F.cross_entropy(results,labels,weight = torch.Tensor([3, 1, 9, 8]).cuda(),reduction="sum")/results.shape[0]
Out[13]: tensor(2.0683, device='cuda:0')
F.cross_entropy(results,labels,weight = torch.Tensor([3, 1, 9, 8]).cuda(),reduction="mean")
Out[14]: tensor(0.9643, device='cuda:0')

What am I missing? Why is this not equal? Its somehow connected to weighting but I did not figured out how…yet. Thanks.

vmirly1 · January 24, 2019, 6:43pm

The reduction="mean" will do average with respect to all elements, but in the other one, you are calculating the average with respect to bacth-size.
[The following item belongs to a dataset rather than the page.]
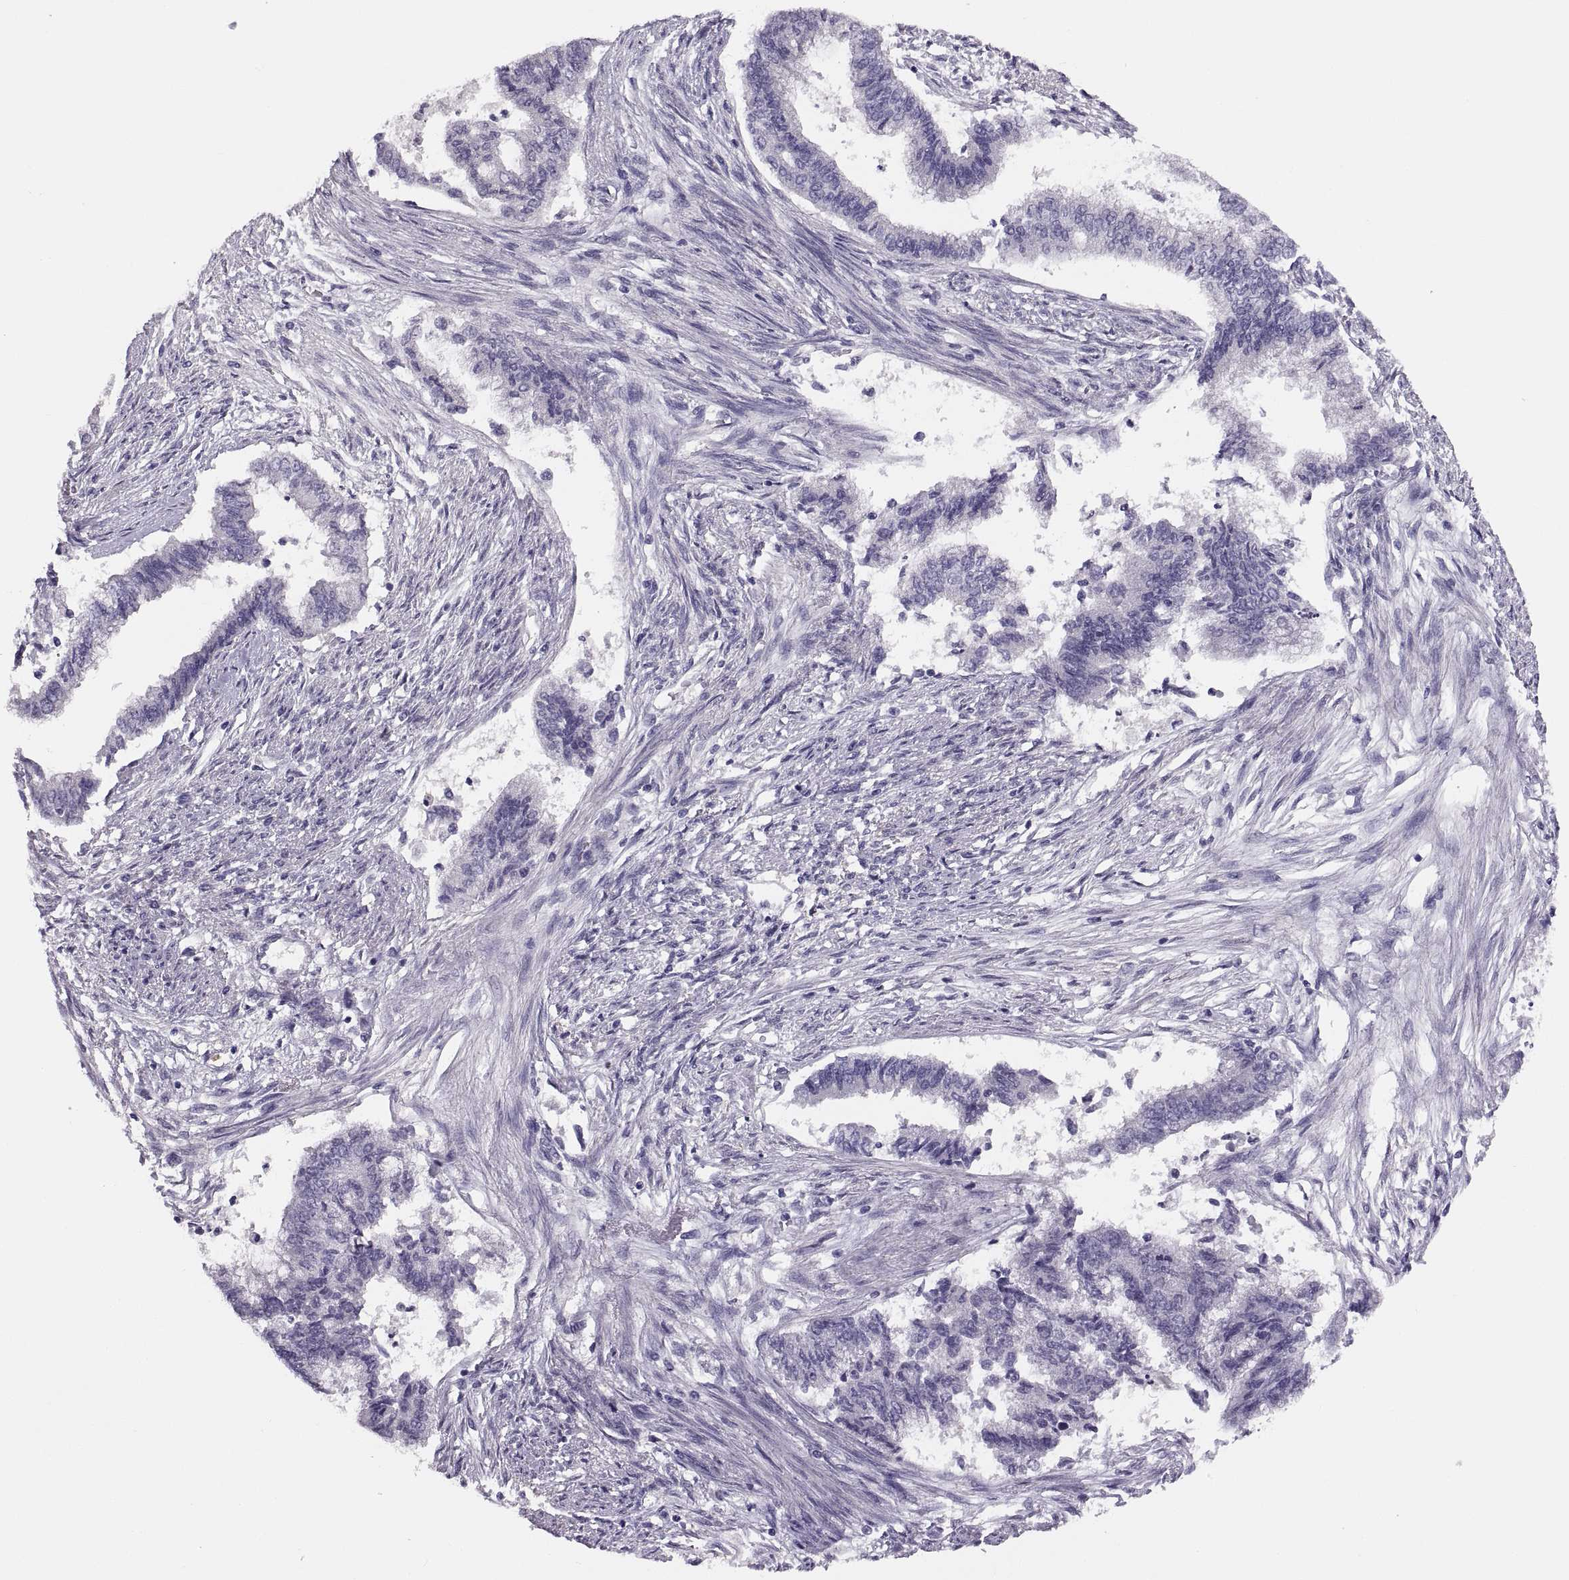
{"staining": {"intensity": "negative", "quantity": "none", "location": "none"}, "tissue": "endometrial cancer", "cell_type": "Tumor cells", "image_type": "cancer", "snomed": [{"axis": "morphology", "description": "Adenocarcinoma, NOS"}, {"axis": "topography", "description": "Endometrium"}], "caption": "IHC histopathology image of endometrial cancer stained for a protein (brown), which exhibits no expression in tumor cells.", "gene": "STRC", "patient": {"sex": "female", "age": 65}}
So the denominator for computing the average in the first case is just batch-size (results.shape[0]), where is in the other case it is np.prod(results.shape).

vmirly1 · January 24, 2019, 11:02pm

Sure, no problem!

mfajcik · February 12, 2019, 10:07am

Actually I tried that and this is not true. The difference in my example is caused by weighting scheme. If there would be no weight parameter in the function the results are the same. The normalization should be actually be weighted by class weights.

weights = torch.Tensor([3, 1, 9, 8]).cuda()
F.cross_entropy(results,labels,weight = weights,reduction="sum")/sum([weights[k] for k in labels])

produces the same output.

vmirly1 · February 19, 2019, 2:10pm

Yes, that’s right. I had ignored the weights in my reply. So as you have pointed out with weights, it should be divided by the sum of the weights.